Downtairs supplemental heat consists primarily of a gas fireplace that use 35,000 BTU/hr = 10.3 kW to provide 26,000 BTU/hr = 7.6 kW to the great room. (We do have in-floor hydronic heating in the library, but I have the thermostat low enough for it not to come on, and also in the master bedroom. The bedroom heating came on only a couple of times during this period, and in any case the bedroom is thermally well isolated from the great room where the downstairs temperature is recorded.) During most of this period, the fireplace was turned on for a couple of hours every morning (roughly 20 kWh of energy used) to quickly warm the downstairs from 65° or 66° to about 69°, then the sun took over. On cloudy days, the fireplace was used again in later afternoon and early evening. However, this was a stretch of days with above-average temperatures. The average for these 25 days (which should have been about the coldest of winter) was 48°, compared to a 47° average during the 23 days from late November to early December.

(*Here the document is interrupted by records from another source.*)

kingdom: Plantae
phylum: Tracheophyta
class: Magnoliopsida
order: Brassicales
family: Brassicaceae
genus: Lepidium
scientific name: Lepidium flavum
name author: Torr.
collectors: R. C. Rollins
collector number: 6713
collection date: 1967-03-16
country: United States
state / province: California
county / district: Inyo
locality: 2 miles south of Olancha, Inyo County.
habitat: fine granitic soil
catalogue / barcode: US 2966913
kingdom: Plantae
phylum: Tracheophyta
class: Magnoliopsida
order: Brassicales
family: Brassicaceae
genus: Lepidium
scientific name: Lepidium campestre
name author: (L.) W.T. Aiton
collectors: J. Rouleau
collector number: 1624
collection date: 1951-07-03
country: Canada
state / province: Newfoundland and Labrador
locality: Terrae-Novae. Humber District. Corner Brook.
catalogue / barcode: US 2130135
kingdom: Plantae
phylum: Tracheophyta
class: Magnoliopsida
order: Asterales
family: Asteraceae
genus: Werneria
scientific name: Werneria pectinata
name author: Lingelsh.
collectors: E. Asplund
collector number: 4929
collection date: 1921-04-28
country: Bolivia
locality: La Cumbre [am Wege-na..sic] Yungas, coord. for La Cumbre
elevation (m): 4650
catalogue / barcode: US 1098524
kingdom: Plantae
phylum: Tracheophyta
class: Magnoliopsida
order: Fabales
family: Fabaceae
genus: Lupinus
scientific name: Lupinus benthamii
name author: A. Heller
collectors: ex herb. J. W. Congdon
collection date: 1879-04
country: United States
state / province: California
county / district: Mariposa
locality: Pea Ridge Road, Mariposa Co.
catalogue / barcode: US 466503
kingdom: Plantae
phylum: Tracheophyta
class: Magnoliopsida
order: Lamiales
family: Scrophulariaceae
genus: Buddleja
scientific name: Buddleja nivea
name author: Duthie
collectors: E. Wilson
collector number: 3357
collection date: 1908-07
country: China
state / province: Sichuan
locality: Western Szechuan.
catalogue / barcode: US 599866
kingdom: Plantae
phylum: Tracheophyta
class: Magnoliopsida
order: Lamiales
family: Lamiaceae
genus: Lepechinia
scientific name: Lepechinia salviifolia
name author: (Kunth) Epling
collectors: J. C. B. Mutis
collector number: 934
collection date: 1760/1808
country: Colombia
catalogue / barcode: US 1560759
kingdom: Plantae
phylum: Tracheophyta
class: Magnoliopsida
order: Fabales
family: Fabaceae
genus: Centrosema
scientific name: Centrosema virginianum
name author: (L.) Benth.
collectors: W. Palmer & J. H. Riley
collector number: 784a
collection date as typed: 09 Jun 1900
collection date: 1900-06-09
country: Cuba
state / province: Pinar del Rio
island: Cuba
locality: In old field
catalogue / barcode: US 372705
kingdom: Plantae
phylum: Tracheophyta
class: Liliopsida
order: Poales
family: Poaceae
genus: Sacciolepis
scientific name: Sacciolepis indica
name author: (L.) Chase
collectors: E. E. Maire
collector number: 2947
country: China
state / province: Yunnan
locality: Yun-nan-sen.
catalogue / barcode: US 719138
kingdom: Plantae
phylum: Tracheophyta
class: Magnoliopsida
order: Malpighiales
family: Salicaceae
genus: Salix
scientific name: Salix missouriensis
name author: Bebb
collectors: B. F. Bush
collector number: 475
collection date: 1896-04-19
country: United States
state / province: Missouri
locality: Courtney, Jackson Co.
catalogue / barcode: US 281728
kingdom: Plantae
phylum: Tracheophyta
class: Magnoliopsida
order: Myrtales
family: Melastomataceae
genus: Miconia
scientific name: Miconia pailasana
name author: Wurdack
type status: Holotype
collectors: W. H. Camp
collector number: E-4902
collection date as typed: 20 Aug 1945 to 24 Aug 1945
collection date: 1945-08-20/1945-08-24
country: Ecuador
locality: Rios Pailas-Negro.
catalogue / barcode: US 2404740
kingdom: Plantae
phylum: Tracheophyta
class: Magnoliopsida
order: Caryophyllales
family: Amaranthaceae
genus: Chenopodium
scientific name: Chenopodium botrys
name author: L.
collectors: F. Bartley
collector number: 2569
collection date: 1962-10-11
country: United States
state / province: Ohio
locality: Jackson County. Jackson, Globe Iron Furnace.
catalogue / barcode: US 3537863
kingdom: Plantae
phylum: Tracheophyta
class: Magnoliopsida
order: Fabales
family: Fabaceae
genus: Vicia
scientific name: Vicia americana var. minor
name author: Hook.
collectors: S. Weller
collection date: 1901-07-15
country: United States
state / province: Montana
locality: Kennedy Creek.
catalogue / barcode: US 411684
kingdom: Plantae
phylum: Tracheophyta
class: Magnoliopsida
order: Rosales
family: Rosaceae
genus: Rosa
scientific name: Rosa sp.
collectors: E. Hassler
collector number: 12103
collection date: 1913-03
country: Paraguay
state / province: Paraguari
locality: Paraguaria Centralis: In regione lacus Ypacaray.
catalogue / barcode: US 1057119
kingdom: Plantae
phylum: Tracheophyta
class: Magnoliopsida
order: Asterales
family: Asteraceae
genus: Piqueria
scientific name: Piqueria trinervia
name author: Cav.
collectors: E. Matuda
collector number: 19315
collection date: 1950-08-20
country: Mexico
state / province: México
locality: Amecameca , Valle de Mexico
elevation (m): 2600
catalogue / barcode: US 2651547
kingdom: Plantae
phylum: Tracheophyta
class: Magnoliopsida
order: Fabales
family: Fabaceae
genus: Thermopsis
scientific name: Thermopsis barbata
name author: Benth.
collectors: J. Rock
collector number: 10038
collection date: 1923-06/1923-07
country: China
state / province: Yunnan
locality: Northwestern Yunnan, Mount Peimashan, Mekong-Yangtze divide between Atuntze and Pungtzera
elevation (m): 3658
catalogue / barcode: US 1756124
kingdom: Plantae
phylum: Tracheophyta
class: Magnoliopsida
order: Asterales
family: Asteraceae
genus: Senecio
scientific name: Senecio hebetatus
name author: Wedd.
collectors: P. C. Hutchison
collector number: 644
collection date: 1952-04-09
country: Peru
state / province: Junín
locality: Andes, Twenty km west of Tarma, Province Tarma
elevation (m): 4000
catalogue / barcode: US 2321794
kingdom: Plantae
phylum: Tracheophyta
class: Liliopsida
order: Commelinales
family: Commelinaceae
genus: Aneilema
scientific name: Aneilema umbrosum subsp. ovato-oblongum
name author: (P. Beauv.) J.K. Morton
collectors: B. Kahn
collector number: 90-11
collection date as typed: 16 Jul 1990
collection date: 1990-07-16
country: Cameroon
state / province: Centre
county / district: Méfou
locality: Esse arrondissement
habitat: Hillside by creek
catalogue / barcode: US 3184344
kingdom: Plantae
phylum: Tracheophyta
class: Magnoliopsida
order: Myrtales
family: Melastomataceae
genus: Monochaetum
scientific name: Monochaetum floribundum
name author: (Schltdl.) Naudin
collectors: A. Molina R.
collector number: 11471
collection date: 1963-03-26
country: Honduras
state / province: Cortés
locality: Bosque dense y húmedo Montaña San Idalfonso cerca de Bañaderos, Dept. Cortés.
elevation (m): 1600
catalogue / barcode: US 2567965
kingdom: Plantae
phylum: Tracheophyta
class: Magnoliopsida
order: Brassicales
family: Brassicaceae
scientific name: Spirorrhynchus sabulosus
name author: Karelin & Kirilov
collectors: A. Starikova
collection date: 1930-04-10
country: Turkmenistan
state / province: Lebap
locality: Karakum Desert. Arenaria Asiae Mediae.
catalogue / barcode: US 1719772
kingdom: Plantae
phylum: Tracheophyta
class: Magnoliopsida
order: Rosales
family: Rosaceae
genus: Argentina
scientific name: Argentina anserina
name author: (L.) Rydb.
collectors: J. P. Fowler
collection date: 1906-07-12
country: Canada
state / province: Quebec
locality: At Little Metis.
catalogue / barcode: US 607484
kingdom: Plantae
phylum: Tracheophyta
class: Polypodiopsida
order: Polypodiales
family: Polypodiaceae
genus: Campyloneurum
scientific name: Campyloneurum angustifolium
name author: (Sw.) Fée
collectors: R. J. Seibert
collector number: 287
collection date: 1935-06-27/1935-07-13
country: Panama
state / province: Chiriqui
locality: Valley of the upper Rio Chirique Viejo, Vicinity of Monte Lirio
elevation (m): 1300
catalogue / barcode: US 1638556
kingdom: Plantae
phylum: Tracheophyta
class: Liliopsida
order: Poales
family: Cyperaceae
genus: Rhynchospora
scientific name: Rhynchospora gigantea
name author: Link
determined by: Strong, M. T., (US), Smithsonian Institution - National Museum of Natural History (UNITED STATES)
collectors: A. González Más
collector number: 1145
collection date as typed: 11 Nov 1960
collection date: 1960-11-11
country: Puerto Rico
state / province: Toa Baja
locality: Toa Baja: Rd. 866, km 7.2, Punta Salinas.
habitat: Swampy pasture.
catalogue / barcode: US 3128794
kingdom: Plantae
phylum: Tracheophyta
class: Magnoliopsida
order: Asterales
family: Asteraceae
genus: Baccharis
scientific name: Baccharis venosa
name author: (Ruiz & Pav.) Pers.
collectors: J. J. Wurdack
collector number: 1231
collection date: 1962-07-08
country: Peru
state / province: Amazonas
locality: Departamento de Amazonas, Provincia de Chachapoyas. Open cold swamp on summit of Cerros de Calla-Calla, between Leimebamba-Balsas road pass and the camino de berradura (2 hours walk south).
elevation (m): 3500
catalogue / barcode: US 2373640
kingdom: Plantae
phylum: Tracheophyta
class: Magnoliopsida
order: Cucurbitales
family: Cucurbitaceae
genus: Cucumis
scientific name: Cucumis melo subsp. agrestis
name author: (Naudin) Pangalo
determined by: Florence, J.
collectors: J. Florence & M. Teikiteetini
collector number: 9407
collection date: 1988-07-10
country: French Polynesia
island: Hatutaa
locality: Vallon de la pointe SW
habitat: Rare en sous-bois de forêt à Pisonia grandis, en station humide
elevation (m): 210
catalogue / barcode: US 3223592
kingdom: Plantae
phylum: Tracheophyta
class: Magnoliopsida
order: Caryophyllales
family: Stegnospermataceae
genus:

Upstairs supplemental heating consists of a 1500 W electric baseboard heater in my study and a 2000 W electric baseboard heater in Sally's studio. Although using electricity for heating, rather than gas, is usually a really poor choice from an energy perspective, we chose electric over gas on the premise that we've sized the PV system to make us electrically neutral over the course of a year. However, with the upstairs being more thermally lossy than downstairs, the baseboard heaters seem to have been running more than I expected and are the major contributor to the big spike in electricity use in December. (See the PV page here.) Being electrically neutral is looking less likely.
Bottom line: With some supplemental heat, probably a bit more than I counted on but vastly less than in a conventional house, we can keep the passive solar house comfortable at all times. Notice the 5 days at the end of the record which were sunny and relatively mild and where we used only a very little bit of early morning heat from the fireplace.
Coming up: Colder and cloudy in mid-January. I'm starting to read the gas and electric meters every day in an effort to better quantify our supplemental energy use. Hope to report on that sometime in February.